250g Kipfler Potatoes (or enough to cover the top of your dough)
1/2 Bunch Rosemary
½ cup Olive Oil
In a large mixing bowl, combine flour, water, yeast, oil and salt until a dough is formed.
Tip the dough onto a lightly floured bench and begin to knead and stretch the dough by gently pulling the ends toward you and folding over onto itself.
Leave to rest for 15 minutes, then repeat the folding procedure. Rest and fold the dough two more times, then leave to rest until doubled inside, or for the best result leave in the fridge overnight to prove slowly.
When ready to cook, preheat oven to 200 degrees Celsius.

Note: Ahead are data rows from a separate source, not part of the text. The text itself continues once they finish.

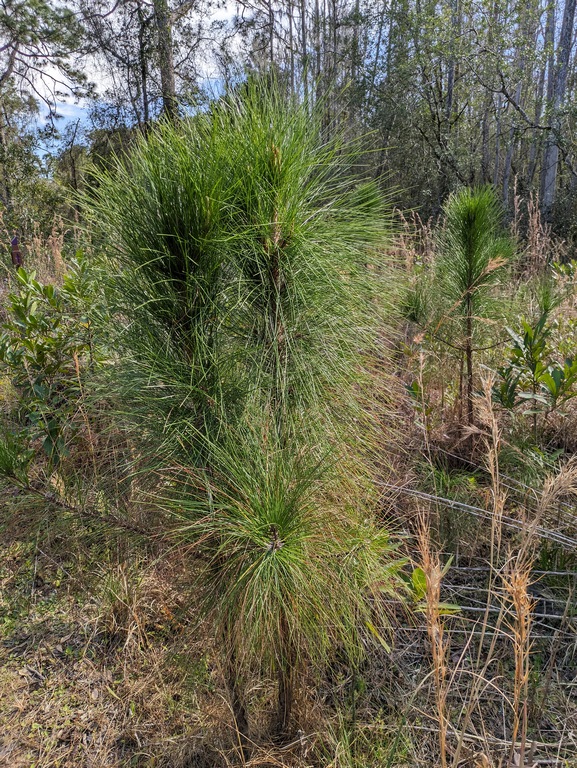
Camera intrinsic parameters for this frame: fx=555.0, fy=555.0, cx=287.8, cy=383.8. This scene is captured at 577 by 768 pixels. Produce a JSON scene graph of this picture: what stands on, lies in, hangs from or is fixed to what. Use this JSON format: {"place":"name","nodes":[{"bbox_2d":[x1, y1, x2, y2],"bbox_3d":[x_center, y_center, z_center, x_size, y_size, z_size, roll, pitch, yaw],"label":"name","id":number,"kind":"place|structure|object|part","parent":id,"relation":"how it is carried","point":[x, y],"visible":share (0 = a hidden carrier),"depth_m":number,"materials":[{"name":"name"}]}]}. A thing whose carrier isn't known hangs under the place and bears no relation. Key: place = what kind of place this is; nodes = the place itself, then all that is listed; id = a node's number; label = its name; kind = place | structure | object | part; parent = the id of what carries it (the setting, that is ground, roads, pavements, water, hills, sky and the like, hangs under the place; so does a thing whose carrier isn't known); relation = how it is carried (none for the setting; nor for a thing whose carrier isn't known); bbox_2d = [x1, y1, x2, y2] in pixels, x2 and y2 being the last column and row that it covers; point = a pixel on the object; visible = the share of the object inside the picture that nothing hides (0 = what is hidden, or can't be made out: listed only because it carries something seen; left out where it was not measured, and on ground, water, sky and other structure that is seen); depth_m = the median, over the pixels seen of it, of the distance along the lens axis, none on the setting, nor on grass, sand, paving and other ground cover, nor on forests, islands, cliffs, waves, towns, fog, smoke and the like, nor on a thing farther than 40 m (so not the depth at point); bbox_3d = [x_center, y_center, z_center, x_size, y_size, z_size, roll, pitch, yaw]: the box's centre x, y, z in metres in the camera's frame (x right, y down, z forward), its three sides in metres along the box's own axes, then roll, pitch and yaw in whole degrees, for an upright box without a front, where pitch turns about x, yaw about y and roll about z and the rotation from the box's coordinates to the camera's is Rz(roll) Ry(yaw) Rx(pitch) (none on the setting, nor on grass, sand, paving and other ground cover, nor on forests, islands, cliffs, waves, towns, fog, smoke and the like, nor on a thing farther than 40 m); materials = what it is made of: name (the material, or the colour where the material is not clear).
{"place":"outdoors","nodes":[
{"label":"outdoors","id":0,"kind":"place"},
{"bbox_2d":[0,238,576,767],"label":"ground","id":1,"kind":"structure","parent":0,"point":[64,586],"materials":[{"name":"brown"}]},
{"bbox_2d":[10,236,22,268],"bbox_3d":[-3.470,-1.231,7.207,0.151,1.307,0.141,0,15,0],"label":"post","id":2,"kind":"object","parent":1,"relation":"on","point":[18,260],"visible":0.56,"depth_m":7.06,"materials":[{"name":"purple"}]},
{"bbox_2d":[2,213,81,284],"label":"dry grass","id":3,"kind":"structure","parent":1,"relation":"on","point":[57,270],"materials":[{"name":"plant"}]},
{"bbox_2d":[0,0,91,212],"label":"tree","id":4,"kind":"object","parent":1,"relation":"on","point":[10,68],"visible":0.98,"depth_m":12.72,"materials":[{"name":"plant"}]},
{"bbox_2d":[0,253,109,471],"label":"shrub","id":5,"kind":"object","parent":1,"relation":"on","point":[32,318],"visible":0.91,"depth_m":3.64,"materials":[{"name":"green plant"}]},
{"bbox_2d":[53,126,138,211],"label":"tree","id":6,"kind":"object","parent":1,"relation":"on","point":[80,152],"visible":0.35,"depth_m":16.54,"materials":[{"name":"green plant"}]},
{"bbox_2d":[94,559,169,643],"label":"grass tuft","id":7,"kind":"object","parent":1,"relation":"on","point":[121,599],"visible":0.78,"depth_m":2.51,"materials":[{"name":"beige plant"}]},
{"bbox_2d":[80,0,234,135],"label":"tree","id":8,"kind":"object","parent":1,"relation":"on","point":[145,116],"visible":0.7,"depth_m":12.77,"materials":[{"name":"plant"}]},
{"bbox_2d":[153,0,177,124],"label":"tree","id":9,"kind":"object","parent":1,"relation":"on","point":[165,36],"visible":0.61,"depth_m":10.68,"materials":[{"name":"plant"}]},
{"bbox_2d":[77,81,407,751],"bbox_3d":[-0.103,0.215,1.740,1.132,2.306,1.195,0,15,0],"label":"pine tree","id":10,"kind":"object","parent":1,"relation":"on","point":[164,234],"visible":1,"depth_m":1.51,"materials":[{"name":"green plant"}]},
{"label":"trunk","id":11,"kind":"part","parent":10,"relation":"part of","materials":[{"name":"brown wood"}]},
{"label":"trunk","id":12,"kind":"part","parent":10,"relation":"part of","materials":[{"name":"brown wood"}]},
{"bbox_2d":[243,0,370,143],"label":"tree","id":13,"kind":"object","parent":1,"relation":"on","point":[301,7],"visible":0.54,"depth_m":14.34,"materials":[{"name":"plant"}]},
{"bbox_2d":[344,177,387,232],"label":"pine sapling","id":14,"kind":"object","parent":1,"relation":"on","point":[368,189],"visible":0.25,"depth_m":5.40,"materials":[{"name":"plant"}]},
{"bbox_2d":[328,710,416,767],"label":"grass tuft","id":15,"kind":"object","parent":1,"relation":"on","point":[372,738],"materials":[{"name":"green plant"}]},
{"bbox_2d":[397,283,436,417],"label":"pine sapling","id":16,"kind":"object","parent":1,"relation":"on","point":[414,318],"visible":0.8,"depth_m":4.47,"materials":[{"name":"green plant"}]},
{"bbox_2d":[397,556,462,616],"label":"green plant","id":17,"kind":"object","parent":1,"relation":"on","point":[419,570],"visible":0.35,"depth_m":2.37,"materials":[{"name":"green plant"}]},
{"bbox_2d":[414,514,452,767],"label":"grass stalk","id":18,"kind":"structure","parent":1,"relation":"on","point":[433,626],"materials":[{"name":"brown plant"}]},
{"bbox_2d":[415,184,516,431],"bbox_3d":[1.298,-0.468,4.149,0.861,1.999,0.877,0,15,0],"label":"pine sapling","id":19,"kind":"object","parent":1,"relation":"on","point":[470,278],"visible":0.99,"depth_m":4.03,"materials":[{"name":"green plant"}]},
{"bbox_2d":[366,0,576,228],"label":"tree","id":20,"kind":"object","parent":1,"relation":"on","point":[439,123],"visible":0.8,"depth_m":13.37,"materials":[{"name":"green plant"}]},
{"bbox_2d":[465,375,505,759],"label":"grass stalk","id":21,"kind":"object","parent":1,"relation":"on","point":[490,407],"visible":0.97,"depth_m":1.75,"materials":[{"name":"beige plant"}]},
{"bbox_2d":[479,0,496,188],"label":"tree","id":22,"kind":"object","parent":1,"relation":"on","point":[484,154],"visible":0.59,"depth_m":14.12,"materials":[{"name":"wood"}]},
{"bbox_2d":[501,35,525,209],"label":"tree","id":23,"kind":"object","parent":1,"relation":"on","point":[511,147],"visible":0.51,"depth_m":14.36,"materials":[{"name":"grey wood"}]},
{"bbox_2d":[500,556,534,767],"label":"grass stalk","id":24,"kind":"object","parent":1,"relation":"on","point":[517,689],"visible":0.93,"depth_m":1.52,"materials":[{"name":"brown plant"}]},
{"bbox_2d":[494,293,576,431],"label":"shrub","id":25,"kind":"object","parent":1,"relation":"on","point":[530,344],"visible":0.98,"depth_m":3.94,"materials":[{"name":"green plant"}]},
{"bbox_2d":[508,187,563,275],"label":"dry grass","id":26,"kind":"structure","parent":1,"relation":"on","point":[530,221],"materials":[{"name":"plant"}]},
{"bbox_2d":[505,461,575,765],"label":"grass stalk","id":27,"kind":"object","parent":1,"relation":"on","point":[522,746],"visible":0.96,"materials":[{"name":"brown plant"}]},
{"bbox_2d":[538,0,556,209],"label":"tree","id":28,"kind":"object","parent":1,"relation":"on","point":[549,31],"visible":0.63,"depth_m":14.32,"materials":[{"name":"wood"}]},
{"bbox_2d":[541,0,575,218],"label":"tree","id":29,"kind":"object","parent":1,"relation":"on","point":[563,79],"visible":0.86,"depth_m":12.52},
{"bbox_2d":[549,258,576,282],"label":"shrub","id":30,"kind":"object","parent":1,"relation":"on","point":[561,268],"visible":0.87,"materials":[{"name":"green plant"}]},
{"bbox_2d":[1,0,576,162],"label":"sky","id":31,"kind":"structure","parent":0,"point":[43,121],"materials":[{"name":"blue"}]},
{"bbox_2d":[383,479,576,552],"label":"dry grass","id":32,"kind":"structure","parent":0,"point":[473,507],"visible":0.85,"materials":[{"name":"beige plant"}]},
{"bbox_2d":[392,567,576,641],"label":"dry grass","id":33,"kind":"structure","parent":0,"point":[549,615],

Once risen, gently transfer into a well-oiled 25-30cm baking dish, and begin to gently spread the dough into all corners of the tray.
For the Rosemary Oil, chop up the rosemary and add to a small bowl filled with good quality Olive Oil. Season to taste and then set aside.
Thinly slice your kipfler potatoes on a mandolin but be careful of your fingers! If you don’t have a mandolin, you can just use a knife.
Gently make divets into the dough with the tips of your fingers, then top your focaccia with the slice of kipfler potatoes, overlapping them neatly. Then top with your rosemary oil, salt and pepper.
Place in oven for approximately 20 minutes, or until golden and focaccia has cooked through.